Olası depremlerin Diyarbakır’a etkileri konusunda Yenigün’e önemli açıklamalarda bulunan Dicle Üniversitesi Doğal Afetler Araştırma İnceleme Merkezi Müdürü Yrd. Doç. Dr. M. Şefik İmamoğlu, kentteki var olan eski yapıların olası bir depreme hazır olmadığını söyledi. Özellikle Bağlar ilçesi ile Şehitlik semtinde birçok binada sıkıntıların var olduğu uyarısında bulunan İmamoğlu, “Doksanlı yılların başında köylerin boşalması ve Diyarbakır’da hızlı bir göçün oluşması sonucunda doğru mühendislik hizmeti görmemiş, dünya kadar bina yapıldı” dedi
Foto: Arşiv
Şehriban ELEFTOZ/Yenigün Özel
DİYARBAKIR YENİGÜN - Türkiye art arda yaşanan Elazığ, Malatya, Manisa depremlerinin ardından, geçtiğimiz günlerde hala yaraların sarılmaya çalışıldığı Van’da da deprem meydana geldi. İran’ın Hoy Şehrindeki 5,9 şiddetindeki deprem Van’da can kayıplarına neden oldu. Başkale İlçesi’ne bağlı Böğrüpek Köyü’nde 10 kişi yaşamını yitirdi, 50 kişi yaralandı. Elazığ'da 6.8 şiddetindeki depremde ise 41 kişi yaşamını yitirdi, bin 600 ‘ e aşkın kişi yaralandı. Depremden sonrası Afet ve Acil Durum Başkanlığı (AFAD) tarafından Elazığ, Malatya, Diyarbakır, Adıyaman ve Kahramanmaraş’ta 16 bin 326 binada inceleme yapıldı. 381 bina için yıkım kararının alındığı inceleme sonucunda, 3 bin 442 ağır, 296 orta ve 5 bin 979 bina az hasarlı olarak tespit edildi.
::::::::
## Görev Yönergeleri:
1. Deprem haberine göre Diyarbakır'da doğru mühendislik hizmeti görmemiş çok sayıda binanın yapılmasının nedeni nedir? Bir iki cümleyle açıklayın.
2. Deprem haberini kaldığı yerden sürdürün.

## Verilen Satırlar:
::::::::
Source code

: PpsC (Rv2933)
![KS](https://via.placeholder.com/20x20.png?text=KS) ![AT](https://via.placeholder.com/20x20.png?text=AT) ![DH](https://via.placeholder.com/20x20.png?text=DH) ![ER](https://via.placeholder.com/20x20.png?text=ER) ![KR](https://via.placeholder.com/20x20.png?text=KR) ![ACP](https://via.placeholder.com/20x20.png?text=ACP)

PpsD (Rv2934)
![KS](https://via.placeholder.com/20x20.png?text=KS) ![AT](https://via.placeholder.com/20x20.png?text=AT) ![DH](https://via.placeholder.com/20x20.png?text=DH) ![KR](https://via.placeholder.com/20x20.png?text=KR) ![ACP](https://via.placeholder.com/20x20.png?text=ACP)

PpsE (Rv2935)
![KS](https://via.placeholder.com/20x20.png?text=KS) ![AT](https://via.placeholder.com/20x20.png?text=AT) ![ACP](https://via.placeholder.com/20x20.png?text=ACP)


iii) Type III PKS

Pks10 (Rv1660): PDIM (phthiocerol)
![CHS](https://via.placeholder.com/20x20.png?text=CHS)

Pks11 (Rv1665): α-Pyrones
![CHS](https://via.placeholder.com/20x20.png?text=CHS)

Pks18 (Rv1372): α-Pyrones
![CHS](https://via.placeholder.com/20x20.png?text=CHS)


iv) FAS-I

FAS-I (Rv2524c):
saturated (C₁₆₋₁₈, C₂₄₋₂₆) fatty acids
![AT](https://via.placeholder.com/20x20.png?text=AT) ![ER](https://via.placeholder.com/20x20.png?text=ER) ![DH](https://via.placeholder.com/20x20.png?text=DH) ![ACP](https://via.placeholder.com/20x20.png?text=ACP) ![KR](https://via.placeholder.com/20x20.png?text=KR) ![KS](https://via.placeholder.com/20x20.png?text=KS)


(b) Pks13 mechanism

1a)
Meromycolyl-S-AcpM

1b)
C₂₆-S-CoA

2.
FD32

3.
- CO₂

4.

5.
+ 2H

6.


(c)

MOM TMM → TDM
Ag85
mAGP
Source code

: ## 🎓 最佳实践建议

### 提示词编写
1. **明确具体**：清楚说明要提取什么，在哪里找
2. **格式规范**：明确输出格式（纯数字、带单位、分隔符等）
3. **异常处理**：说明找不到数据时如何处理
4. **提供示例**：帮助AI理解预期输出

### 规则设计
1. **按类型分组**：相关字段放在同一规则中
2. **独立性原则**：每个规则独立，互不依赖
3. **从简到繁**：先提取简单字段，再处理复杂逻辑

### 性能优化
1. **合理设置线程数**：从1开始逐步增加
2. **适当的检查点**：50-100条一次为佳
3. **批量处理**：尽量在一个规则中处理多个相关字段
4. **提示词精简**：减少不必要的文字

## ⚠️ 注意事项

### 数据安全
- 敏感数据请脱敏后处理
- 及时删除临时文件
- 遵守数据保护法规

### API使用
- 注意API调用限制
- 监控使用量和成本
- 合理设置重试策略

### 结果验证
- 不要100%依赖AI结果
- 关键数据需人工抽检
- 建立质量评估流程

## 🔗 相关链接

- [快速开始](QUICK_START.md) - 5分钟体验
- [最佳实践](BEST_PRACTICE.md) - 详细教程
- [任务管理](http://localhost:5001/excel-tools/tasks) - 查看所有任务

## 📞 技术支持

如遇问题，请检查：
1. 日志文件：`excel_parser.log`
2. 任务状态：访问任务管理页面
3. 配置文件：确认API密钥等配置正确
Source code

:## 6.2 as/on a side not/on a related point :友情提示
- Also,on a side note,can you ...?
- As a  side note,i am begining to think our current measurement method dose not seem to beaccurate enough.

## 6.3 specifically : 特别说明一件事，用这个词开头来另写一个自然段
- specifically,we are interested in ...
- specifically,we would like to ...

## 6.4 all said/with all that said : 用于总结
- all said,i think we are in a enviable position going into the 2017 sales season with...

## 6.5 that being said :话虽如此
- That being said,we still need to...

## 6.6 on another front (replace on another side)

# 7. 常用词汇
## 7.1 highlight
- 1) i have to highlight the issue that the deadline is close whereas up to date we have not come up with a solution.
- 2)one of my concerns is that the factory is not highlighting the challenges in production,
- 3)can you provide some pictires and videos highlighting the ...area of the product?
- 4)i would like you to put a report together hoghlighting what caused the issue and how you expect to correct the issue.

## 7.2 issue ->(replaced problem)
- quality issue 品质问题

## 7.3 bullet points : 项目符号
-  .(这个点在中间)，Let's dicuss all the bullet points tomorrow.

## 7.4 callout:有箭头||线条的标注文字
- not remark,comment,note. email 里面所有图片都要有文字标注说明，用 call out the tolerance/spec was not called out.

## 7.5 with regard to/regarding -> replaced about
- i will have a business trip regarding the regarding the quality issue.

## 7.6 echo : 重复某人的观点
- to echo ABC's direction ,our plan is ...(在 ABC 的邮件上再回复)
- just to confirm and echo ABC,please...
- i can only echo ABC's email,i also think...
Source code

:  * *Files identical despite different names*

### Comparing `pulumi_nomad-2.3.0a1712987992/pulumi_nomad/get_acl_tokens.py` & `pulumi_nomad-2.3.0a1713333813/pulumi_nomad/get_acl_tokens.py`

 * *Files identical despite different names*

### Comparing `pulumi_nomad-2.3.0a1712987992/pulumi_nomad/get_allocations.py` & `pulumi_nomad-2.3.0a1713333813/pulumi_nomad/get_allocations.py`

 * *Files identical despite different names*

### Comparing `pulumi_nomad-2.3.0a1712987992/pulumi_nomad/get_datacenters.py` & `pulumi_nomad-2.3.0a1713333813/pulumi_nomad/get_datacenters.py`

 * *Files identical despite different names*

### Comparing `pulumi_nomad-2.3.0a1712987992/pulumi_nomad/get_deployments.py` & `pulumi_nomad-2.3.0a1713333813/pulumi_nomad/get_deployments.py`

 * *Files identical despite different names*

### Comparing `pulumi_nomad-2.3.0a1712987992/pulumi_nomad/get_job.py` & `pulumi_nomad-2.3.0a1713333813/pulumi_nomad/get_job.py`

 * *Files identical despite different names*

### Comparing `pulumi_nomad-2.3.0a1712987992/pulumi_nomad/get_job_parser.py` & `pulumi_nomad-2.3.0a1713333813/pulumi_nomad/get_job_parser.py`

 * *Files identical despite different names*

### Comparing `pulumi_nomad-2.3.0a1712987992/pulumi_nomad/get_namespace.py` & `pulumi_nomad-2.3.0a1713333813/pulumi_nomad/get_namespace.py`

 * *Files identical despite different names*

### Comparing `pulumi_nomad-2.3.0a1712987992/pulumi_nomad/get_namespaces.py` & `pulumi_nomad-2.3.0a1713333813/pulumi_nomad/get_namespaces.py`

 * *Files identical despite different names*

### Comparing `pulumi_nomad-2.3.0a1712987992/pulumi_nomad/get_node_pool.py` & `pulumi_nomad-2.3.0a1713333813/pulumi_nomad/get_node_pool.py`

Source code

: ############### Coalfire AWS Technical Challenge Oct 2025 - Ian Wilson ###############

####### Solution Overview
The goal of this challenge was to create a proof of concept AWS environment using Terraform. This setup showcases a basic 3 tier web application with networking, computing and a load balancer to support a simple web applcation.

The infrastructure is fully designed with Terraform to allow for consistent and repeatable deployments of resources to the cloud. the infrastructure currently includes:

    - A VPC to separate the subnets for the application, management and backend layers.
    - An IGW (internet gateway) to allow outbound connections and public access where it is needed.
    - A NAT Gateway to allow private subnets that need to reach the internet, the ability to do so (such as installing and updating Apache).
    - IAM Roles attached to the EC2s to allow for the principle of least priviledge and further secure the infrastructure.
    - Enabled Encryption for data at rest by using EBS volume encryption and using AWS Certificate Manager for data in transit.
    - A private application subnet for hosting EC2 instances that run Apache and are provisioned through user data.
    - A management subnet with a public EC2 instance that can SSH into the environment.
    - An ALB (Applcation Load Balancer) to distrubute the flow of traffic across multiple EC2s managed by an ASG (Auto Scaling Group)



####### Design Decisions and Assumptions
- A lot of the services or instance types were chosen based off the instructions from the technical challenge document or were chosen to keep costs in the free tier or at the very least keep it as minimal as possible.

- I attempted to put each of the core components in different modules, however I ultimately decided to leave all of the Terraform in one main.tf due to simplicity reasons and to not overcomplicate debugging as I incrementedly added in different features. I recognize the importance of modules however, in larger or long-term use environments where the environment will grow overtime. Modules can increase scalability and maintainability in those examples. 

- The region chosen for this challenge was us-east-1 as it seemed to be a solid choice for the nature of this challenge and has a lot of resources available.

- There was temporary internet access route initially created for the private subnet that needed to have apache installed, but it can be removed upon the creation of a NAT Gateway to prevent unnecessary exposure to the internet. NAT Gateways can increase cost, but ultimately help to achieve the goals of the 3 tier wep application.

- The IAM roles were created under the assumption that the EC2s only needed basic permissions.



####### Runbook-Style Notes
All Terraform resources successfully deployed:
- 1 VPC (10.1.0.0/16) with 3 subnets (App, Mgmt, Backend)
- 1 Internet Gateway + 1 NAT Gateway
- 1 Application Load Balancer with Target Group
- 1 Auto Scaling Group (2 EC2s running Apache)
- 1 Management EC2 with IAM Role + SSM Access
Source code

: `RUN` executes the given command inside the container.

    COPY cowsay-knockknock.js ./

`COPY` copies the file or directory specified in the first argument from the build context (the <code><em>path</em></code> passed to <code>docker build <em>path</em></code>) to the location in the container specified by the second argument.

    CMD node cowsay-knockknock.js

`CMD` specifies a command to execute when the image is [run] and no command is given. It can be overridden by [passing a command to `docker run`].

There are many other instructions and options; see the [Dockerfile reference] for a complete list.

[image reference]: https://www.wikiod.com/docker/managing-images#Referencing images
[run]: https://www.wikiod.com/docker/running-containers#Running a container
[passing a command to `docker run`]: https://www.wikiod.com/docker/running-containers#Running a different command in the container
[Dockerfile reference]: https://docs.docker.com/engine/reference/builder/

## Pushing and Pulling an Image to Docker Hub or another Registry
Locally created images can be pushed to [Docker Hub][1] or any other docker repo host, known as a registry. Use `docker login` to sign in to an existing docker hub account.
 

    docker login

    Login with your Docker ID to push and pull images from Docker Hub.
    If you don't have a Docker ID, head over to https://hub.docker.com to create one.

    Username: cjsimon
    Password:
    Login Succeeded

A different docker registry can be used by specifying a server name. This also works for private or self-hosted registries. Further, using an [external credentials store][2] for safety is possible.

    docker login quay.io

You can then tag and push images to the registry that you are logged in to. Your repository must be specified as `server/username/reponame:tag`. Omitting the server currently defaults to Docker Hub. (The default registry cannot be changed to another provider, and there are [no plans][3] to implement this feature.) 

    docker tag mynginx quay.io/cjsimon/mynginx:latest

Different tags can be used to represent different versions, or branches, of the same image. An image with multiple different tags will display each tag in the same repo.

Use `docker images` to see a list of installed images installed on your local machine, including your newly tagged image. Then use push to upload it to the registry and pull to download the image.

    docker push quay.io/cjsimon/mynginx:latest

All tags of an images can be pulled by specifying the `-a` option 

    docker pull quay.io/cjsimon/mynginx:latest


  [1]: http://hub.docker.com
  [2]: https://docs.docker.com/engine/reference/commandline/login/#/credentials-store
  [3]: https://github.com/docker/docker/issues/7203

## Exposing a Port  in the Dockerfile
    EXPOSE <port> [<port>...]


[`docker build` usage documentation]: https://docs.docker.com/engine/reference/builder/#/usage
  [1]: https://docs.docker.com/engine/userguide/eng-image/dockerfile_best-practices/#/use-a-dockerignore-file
::::::::
## Etkinlik Yanıtları:
1. İmamoğlu'na göre doksanlı yılların başında köyler boşaldı ve Diyarbakır'a hızlı bir göç yaşandı. Bunun sonucunda doğru mühendislik hizmeti görmemiş çok sayıda bina yapıldı.

2.
Tarihi Surlar zarar gördü
Elazığ Depremi’nin hissedildiği Diyarbakır’da da Bağlar Belediyesi, hasar tespit çalışması gerçekleştirdi. Yapılan incelemede Bağlar İlçesi’ndeki Fatih, Şey Şamil, Kaynartepe, 5 Nisan ve Muradiye başta olma üzere birçok mahallede 30’a yakın yapıda hasar tespiti yapıldı. Yıkım tehlikesi geçiren iki katlı bir bina boşaltıldı. Mimarlar Odası Diyarbakır Şubesi de sosyal medya hesaplarından Tarihi Diyarbakır surlarının Urfa Kapı ve Çift Kapı arasındaki iki ayrı noktada kısmi yıkımların yaşandığını açıkladı.
Diyarbakır’daki yapılar depreme uygun mu?
Kentin olumsuz yönde etkilendiği Elazığ Depremi’nin ardından vatandaşlar, şehir ve evlerinin güvenliği konusunda endişe duymaya başladı. Peki olası depremde Diyarbakır’ın nasıl etkilenecek? Diyarbakır’daki yapılar depreme uygun mu? Yenigün Gazetesi olarak bu konuları Jeoloji Mühendisleri Odası Diyarbakır Şubesi Başkan Yardımcısı ve Dicle Üniversitesi Doğal Afetler Araştırma ve İnceleme Merkezi Müdürü Yrd. Doç. Dr. M. Şefik İmamoğlu ile konuştuk.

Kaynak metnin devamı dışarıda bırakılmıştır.